I'd say it makes sense for them to go there, given that it's where mean is.

  1. I had to move return_err_if_empty and return_err_unless_same_shape because ther are useful elsewhere.

It makes perfect sense.

  1. There's a little code-copy in weighted_mean_axis, to avoid (2 conditions + 1 unwrap) x nb_lanes. Maybe I could create an inner function called inner_weighted_mean or something, then call it in both functions?

I don't feel too strongly in either direction - if you feel like doing it, all the better :+1:

Questions:

  1. Why are the summary_statistics tests (and others) not in /tests/*? I thought that the public API was supposed to be tested outside the crate. Is this not a "standard"?

I'd say that it's standard for integration tests to go outside the crate, yes. On the other side, it's sometimes nice to have tests next to the code they refer to - we haven't been very consistent across the crate.

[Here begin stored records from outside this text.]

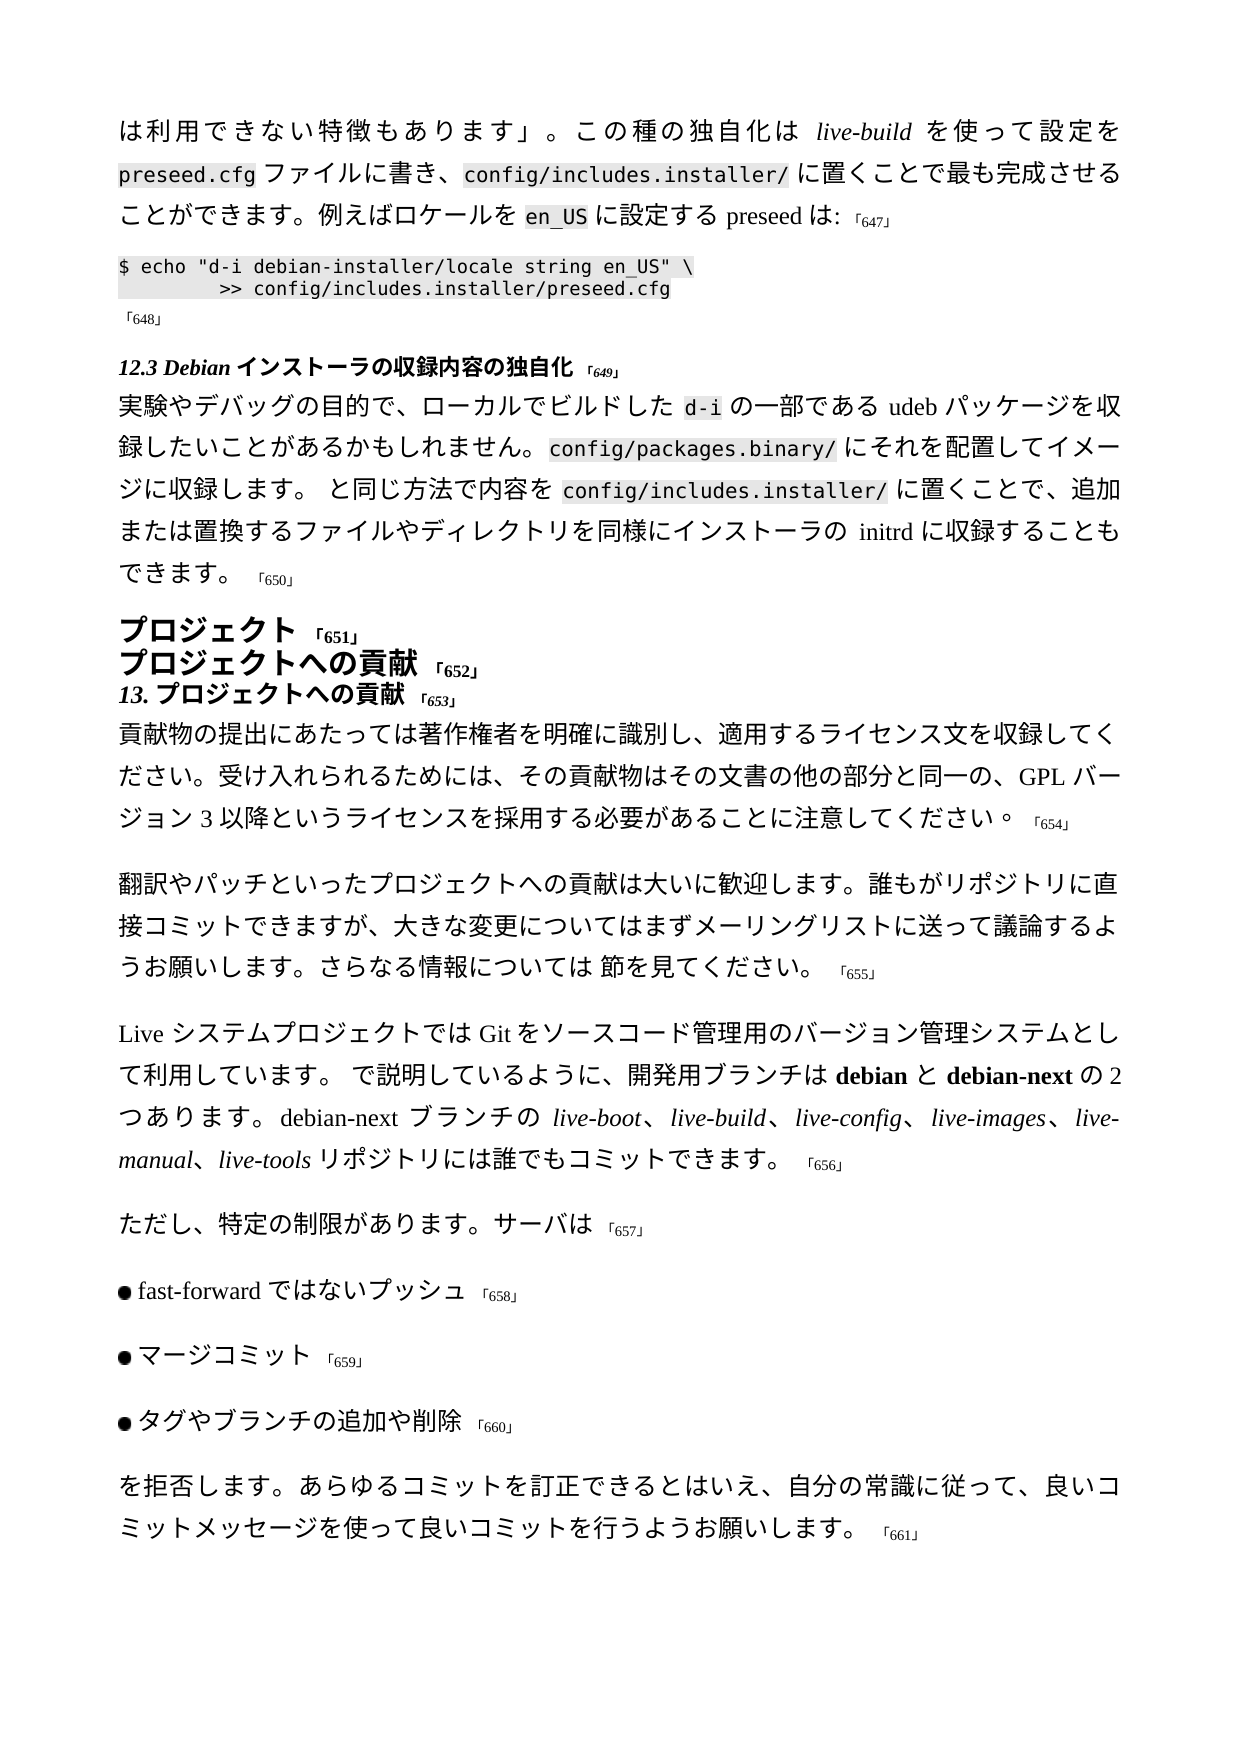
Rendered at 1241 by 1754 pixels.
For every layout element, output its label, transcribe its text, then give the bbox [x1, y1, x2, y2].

picture [118, 1351, 132, 1365]
text 翻訳やパッチといったプロジェクトへの貢献は大いに歓迎します。誰もがリポジトリに直接コミットできますが、大きな変更についてはまずメーリングリストに送って議論するようお願いします。さらなる情報については連絡先 節を見てください。 「655」 [118, 870, 1122, 982]
text Live システムプロジェクトではGitをソースコード管理用のバージョン管理システムとして利用しています。Gitリポジトリ で説明しているように、開発用ブランチは debian と debian-next の2つあります。debian-next ブランチの live-boot、live-build、live-config、live-images、live-manual、live-tools リポジトリには誰でもコミットできます。 「656」 [118, 1020, 1122, 1174]
text 実験やデバッグの目的で、ローカルでビルドした d-i の一部である udeb パッケージを収録したいことがあるかもしれません。config/packages.binary/ にそれを配置してイメージに収録します。Live/chroot ローカルインクルード と同じ方法で内容を config/includes.installer/ に置くことで、追加または置換するファイルやディレクトリを同様にインストーラの initrd に収録することもできます。 「650」 [118, 392, 1122, 588]
text fast-forward ではないプッシュ 「658」 [118, 1277, 1122, 1305]
text 貢献物の提出にあたっては著作権者を明確に識別し、適用するライセンス文を収録してください。受け入れられるためには、その貢献物はその文書の他の部分と同一の、GPL バージョン 3 以降というライセンスを採用する必要があることに注意してください。 「654」 [118, 721, 1122, 833]
text >> config/includes.installer/preseed.cfg [671, 278, 1122, 299]
text を拒否します。あらゆるコミットを訂正できるとはいえ、自分の常識に従って、良いコミットメッセージを使って良いコミットを行うようお願いします。 「661」 [118, 1473, 1122, 1543]
text は利用できない特徴もあります」。この種の独自化は live-build を使って設定を preseed.cfg ファイルに書き、config/includes.installer/ に置くことで最も完成させることができます。例えばロケールを en_US に設定する preseed は: 「647」 [118, 118, 1122, 230]
picture [118, 1286, 132, 1300]
text $ echo "d-i debian-installer/locale string en_US" \ [694, 256, 1122, 278]
text ただし、特定の制限があります。サーバは 「657」 [118, 1211, 1122, 1239]
text タグやブランチの追加や削除 「660」 [118, 1408, 1122, 1436]
subtitle 13. プロジェクトへの貢献 「653」 [118, 681, 1122, 709]
subtitle 12.3 Debian インストーラの収録内容の独自化 「649」 [118, 355, 1122, 381]
text 「648」 [118, 299, 1122, 328]
picture [118, 1417, 132, 1431]
text マージコミット 「659」 [118, 1342, 1122, 1370]
subtitle プロジェクトへの貢献 「652」 [118, 648, 1122, 681]
subtitle プロジェクト 「651」 [118, 614, 1122, 648]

It would probably makes sense to migrate them to the tests folder.

Overall, this looks good to me, thanks for working on it! I suggested one area of improvement around testing that would increase the robustness of our current check - let me know what you think about it @nilgoyette.

LukeMathWalker commented 5 years ago

I think we should mimic the numpy behavior here and not assume the weights are pre-normalized. I think we should divide by the weight sum inside the weighted_mean method.

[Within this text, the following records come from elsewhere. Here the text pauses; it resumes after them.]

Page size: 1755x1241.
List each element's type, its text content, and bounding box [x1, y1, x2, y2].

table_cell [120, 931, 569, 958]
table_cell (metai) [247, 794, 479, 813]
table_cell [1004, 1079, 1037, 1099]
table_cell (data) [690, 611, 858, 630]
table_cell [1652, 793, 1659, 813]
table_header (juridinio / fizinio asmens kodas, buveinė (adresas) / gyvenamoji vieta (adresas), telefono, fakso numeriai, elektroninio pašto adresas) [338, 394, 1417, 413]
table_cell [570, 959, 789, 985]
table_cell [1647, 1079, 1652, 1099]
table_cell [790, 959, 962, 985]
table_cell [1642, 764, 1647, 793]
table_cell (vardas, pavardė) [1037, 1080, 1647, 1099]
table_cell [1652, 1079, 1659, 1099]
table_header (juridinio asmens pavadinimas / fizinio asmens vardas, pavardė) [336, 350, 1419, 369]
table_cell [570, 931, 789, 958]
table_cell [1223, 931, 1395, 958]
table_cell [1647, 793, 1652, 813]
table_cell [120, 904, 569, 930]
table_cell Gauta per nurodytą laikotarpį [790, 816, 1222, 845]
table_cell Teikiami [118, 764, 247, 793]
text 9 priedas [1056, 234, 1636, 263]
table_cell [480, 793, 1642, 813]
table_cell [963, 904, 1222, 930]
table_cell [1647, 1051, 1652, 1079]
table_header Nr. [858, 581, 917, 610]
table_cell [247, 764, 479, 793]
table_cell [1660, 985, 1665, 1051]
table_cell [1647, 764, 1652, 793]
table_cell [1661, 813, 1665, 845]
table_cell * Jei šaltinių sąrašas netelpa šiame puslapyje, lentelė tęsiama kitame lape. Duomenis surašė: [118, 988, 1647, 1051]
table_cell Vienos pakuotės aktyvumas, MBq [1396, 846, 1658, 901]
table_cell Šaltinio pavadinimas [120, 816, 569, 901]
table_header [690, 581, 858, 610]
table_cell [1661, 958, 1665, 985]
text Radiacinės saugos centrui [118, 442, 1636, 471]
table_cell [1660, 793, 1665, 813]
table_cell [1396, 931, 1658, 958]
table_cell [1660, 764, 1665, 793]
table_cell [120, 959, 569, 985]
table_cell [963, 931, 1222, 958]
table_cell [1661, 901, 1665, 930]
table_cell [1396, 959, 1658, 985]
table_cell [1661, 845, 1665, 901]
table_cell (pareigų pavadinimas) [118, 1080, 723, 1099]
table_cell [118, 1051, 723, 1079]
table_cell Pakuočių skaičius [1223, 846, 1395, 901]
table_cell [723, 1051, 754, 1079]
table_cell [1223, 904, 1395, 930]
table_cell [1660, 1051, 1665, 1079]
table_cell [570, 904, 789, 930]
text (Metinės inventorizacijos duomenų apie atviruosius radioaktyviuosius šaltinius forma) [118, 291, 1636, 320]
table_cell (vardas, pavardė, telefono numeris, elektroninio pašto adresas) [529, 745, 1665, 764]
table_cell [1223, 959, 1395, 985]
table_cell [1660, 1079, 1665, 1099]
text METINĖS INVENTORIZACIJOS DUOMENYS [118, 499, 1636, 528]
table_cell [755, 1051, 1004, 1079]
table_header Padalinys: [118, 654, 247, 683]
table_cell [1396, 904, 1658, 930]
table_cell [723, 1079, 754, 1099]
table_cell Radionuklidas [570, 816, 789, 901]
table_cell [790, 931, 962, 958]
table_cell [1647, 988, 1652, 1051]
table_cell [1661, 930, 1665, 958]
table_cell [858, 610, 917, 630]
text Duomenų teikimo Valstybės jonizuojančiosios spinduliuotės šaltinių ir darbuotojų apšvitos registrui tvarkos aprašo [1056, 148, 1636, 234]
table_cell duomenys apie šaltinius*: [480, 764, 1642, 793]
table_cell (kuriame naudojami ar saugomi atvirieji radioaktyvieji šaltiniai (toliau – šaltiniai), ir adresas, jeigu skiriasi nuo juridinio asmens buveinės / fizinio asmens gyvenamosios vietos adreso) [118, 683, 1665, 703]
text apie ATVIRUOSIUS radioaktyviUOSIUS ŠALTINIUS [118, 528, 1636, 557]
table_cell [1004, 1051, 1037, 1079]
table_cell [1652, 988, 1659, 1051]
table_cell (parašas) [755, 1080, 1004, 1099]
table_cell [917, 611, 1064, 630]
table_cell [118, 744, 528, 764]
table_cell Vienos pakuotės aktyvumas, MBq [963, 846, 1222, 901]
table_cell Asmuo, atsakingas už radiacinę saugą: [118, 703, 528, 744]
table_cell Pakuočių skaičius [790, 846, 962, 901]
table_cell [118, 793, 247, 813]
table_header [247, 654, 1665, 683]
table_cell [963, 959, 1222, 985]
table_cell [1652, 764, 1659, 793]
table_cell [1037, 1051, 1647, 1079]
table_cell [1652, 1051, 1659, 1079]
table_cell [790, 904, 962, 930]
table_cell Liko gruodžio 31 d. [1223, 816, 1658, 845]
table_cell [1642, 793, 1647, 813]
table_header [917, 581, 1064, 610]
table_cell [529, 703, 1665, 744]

I am not sure - I am concerned about introducing rounding errors doing a normalization step that might or might not be necessary. I would lean on the side of being explicit and letting the user taking care of normalisation, if they need it.

fmorency commented 5 years ago

I think we should mimic the numpy behavior here and not assume the weights are pre-normalized. I think we should divide by the weight sum inside the weighted_mean method.

I am not sure - I am concerned about introducing rounding errors doing a normalization step that might or might not be necessary. I would lean on the side of being explicit and letting the user taking care of normalisation, if they need it.

I see your point and I tend to agree.

However, my concern is that the weighted_mean function doesn't return an actual weighted mean, except then the weights are normalized. From the definition in the documentation, I would tend to

Thoughts?

LukeMathWalker commented 5 years ago

I think we should mimic the numpy behavior here and not assume the weights are pre-normalized. I think we should divide by the weight sum inside the weighted_mean method.

I am not sure - I am concerned about introducing rounding errors doing a normalization step that might or might not be necessary. I would lean on the side of being explicit and letting the user taking care of normalisation, if they need it.

I see your point and I tend to agree.

However, my concern is that the weighted_mean function doesn't return an actual weighted mean, except then the weights are normalized. From the definition in the documentation, I would tend to

  • Rename this function to weighted_sum and note in the documentation that if the weights are pre-normalized, the result is a weighted mean
  • Write an additional function weighted_mean that actually computes the weighted mean given any input - ie. divide by the sum of the weights.

Thoughts?

I think that makes perfect sense :+1:

nilgoyette commented 5 years ago

I think it's better now. I had to remove or if the length of the axis is zero and division by zero panics for type A. on weighted_mean_axis because the MultiInputError::EmptyInput error happens before any panic. Imo it's better that way.

Can you please check the two first assert_eq! of weighted_sum_dimension_zero? As I wrote, [0, N] arrays don't make sense to me so I'm not sure what's the right output.